▶ [WHAT NEEDS TO BE DONE]: Emit an exact copy of the lines running from the start of the records to the line containing "Document page, 2001x1125 pixels.", both included.

*** Opening LISTED RECORDS ***

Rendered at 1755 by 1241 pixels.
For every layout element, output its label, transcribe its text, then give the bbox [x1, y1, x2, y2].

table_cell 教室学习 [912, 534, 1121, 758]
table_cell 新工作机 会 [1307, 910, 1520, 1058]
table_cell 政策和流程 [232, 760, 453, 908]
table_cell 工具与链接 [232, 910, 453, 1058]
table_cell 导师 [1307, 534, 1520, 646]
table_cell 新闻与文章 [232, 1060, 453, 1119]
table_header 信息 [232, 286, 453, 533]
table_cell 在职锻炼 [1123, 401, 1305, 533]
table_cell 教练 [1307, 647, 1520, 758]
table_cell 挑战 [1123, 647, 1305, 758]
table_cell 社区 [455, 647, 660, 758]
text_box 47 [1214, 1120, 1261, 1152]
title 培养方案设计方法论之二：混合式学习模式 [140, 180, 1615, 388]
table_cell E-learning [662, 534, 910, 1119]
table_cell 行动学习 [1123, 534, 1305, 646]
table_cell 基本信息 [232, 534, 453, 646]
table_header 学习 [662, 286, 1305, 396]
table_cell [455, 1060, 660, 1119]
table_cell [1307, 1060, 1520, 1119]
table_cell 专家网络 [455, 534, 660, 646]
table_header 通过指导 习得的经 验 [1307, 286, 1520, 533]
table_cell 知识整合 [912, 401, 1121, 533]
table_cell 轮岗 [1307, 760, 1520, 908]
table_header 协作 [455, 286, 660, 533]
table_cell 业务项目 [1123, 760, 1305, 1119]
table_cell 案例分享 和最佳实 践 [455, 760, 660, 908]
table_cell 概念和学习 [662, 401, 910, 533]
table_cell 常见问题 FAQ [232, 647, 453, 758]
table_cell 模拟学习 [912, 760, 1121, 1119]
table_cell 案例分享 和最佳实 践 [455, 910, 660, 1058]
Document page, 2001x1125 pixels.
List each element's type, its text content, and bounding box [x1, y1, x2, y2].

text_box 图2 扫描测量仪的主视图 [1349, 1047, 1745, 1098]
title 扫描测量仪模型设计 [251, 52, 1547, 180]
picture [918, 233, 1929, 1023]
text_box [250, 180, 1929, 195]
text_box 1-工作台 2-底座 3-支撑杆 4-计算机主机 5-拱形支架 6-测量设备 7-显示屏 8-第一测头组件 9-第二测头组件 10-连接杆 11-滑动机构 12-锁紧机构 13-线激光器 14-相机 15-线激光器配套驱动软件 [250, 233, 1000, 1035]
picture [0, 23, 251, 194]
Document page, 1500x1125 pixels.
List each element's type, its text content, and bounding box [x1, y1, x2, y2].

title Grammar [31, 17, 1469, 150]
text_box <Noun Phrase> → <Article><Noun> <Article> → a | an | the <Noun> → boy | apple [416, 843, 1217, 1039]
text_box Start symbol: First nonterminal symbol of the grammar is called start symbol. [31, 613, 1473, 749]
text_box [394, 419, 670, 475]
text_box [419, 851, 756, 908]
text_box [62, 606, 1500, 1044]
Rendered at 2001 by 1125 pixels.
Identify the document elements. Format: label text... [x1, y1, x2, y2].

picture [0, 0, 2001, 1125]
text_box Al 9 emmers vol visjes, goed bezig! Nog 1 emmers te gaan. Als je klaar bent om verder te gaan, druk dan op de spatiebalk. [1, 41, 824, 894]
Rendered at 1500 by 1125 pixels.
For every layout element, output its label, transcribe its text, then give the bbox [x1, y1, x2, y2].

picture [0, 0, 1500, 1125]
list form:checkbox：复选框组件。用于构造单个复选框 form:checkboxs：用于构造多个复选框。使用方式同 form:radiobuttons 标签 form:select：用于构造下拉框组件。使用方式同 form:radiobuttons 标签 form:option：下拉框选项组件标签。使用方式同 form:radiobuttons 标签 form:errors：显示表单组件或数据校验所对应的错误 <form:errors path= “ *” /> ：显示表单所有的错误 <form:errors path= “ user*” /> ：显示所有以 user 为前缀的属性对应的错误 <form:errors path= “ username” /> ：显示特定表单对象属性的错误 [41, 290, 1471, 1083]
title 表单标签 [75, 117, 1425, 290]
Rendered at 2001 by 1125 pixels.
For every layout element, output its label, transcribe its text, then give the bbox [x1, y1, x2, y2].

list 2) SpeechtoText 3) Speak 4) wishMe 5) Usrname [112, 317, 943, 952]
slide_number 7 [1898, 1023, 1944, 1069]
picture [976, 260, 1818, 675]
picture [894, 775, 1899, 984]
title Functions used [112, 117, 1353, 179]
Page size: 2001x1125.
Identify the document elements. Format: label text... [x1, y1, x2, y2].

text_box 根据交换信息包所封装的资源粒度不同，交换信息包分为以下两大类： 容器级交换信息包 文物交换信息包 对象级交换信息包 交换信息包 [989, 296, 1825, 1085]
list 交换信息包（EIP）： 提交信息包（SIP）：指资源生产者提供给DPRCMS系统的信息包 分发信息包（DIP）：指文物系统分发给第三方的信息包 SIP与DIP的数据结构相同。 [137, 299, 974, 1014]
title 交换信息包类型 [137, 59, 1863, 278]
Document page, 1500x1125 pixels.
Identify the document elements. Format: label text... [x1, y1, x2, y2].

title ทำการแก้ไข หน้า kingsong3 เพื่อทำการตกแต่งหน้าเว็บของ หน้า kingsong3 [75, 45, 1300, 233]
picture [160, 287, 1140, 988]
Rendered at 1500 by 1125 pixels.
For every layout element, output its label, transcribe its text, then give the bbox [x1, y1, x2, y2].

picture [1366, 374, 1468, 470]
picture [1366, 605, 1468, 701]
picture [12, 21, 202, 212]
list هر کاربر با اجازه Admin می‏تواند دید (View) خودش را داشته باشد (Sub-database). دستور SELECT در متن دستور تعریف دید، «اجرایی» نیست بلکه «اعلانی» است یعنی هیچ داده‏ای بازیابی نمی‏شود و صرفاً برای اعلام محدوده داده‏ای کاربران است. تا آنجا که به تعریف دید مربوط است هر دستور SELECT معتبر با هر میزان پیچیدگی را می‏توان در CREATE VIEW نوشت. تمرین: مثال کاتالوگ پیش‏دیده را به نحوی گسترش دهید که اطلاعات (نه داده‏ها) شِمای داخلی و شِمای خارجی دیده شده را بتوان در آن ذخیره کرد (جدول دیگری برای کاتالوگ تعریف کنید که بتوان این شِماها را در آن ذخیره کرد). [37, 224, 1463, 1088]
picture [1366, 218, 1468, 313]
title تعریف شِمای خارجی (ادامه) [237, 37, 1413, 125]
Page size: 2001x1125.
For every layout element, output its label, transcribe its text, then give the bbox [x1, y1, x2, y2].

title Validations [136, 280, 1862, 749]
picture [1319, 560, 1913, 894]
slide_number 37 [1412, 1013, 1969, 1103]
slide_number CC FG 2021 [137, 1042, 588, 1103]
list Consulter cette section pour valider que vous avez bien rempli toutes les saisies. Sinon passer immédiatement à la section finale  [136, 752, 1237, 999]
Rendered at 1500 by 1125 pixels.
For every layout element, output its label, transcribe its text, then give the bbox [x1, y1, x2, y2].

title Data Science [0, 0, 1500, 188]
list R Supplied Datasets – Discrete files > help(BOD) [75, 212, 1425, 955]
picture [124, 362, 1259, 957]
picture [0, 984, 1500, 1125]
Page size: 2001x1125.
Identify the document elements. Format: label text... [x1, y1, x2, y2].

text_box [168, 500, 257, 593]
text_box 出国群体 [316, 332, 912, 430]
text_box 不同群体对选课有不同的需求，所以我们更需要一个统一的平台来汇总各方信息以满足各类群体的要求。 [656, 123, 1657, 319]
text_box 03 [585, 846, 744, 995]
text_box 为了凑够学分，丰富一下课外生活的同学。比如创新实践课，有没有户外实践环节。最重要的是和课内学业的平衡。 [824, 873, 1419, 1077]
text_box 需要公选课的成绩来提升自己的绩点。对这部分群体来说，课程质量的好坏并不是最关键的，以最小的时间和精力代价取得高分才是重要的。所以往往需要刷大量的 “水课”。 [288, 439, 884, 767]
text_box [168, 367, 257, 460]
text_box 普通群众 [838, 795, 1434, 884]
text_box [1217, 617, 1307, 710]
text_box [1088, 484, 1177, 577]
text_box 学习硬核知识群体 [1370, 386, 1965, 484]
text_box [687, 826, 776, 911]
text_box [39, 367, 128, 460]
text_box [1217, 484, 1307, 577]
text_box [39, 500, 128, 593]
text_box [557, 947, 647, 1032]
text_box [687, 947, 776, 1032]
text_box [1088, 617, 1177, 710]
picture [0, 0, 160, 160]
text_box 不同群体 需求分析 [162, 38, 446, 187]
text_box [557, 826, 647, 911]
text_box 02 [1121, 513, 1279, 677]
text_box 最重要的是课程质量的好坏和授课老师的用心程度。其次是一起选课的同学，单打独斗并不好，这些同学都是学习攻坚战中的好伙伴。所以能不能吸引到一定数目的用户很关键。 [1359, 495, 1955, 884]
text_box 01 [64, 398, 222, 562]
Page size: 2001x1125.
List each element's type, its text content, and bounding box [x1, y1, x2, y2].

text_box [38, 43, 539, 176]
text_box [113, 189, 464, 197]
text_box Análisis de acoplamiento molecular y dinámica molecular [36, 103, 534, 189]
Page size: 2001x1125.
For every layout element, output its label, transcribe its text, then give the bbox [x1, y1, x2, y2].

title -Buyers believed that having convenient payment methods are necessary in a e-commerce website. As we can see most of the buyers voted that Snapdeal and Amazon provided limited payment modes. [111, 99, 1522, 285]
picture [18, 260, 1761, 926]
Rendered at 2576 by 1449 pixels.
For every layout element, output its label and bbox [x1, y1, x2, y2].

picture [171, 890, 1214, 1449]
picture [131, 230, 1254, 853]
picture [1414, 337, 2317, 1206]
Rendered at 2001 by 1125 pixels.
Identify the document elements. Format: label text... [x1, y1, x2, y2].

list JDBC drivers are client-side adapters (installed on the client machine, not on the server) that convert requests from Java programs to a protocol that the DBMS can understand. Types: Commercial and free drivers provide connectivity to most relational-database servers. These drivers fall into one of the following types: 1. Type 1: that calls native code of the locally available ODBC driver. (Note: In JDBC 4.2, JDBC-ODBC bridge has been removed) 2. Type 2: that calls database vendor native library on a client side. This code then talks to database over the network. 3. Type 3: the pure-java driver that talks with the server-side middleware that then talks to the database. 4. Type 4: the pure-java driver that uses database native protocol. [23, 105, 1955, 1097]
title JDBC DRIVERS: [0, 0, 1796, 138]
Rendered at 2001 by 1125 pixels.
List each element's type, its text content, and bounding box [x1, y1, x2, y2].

*** Closing LISTED RECORDS ***

▶ [ANSWER SECTION]:
Rendered at 1755 by 1241 pixels.
For every layout element, output its label, transcribe its text, then give the bbox [x1, y1, x2, y2].

table_cell 教室学习 [912, 534, 1121, 758]
table_cell 新工作机 会 [1307, 910, 1520, 1058]
table_cell 政策和流程 [232, 760, 453, 908]
table_cell 工具与链接 [232, 910, 453, 1058]
table_cell 导师 [1307, 534, 1520, 646]
table_cell 新闻与文章 [232, 1060, 453, 1119]
table_header 信息 [232, 286, 453, 533]
table_cell 在职锻炼 [1123, 401, 1305, 533]
table_cell 教练 [1307, 647, 1520, 758]
table_cell 挑战 [1123, 647, 1305, 758]
table_cell 社区 [455, 647, 660, 758]
text_box 47 [1214, 1120, 1261, 1152]
title 培养方案设计方法论之二：混合式学习模式 [140, 180, 1615, 388]
table_cell E-learning [662, 534, 910, 1119]
table_cell 行动学习 [1123, 534, 1305, 646]
table_cell 基本信息 [232, 534, 453, 646]
table_header 学习 [662, 286, 1305, 396]
table_cell [455, 1060, 660, 1119]
table_cell [1307, 1060, 1520, 1119]
table_cell 专家网络 [455, 534, 660, 646]
table_header 通过指导 习得的经 验 [1307, 286, 1520, 533]
table_cell 知识整合 [912, 401, 1121, 533]
table_cell 轮岗 [1307, 760, 1520, 908]
table_header 协作 [455, 286, 660, 533]
table_cell 业务项目 [1123, 760, 1305, 1119]
table_cell 案例分享 和最佳实 践 [455, 760, 660, 908]
table_cell 概念和学习 [662, 401, 910, 533]
table_cell 常见问题 FAQ [232, 647, 453, 758]
table_cell 模拟学习 [912, 760, 1121, 1119]
table_cell 案例分享 和最佳实 践 [455, 910, 660, 1058]
Document page, 2001x1125 pixels.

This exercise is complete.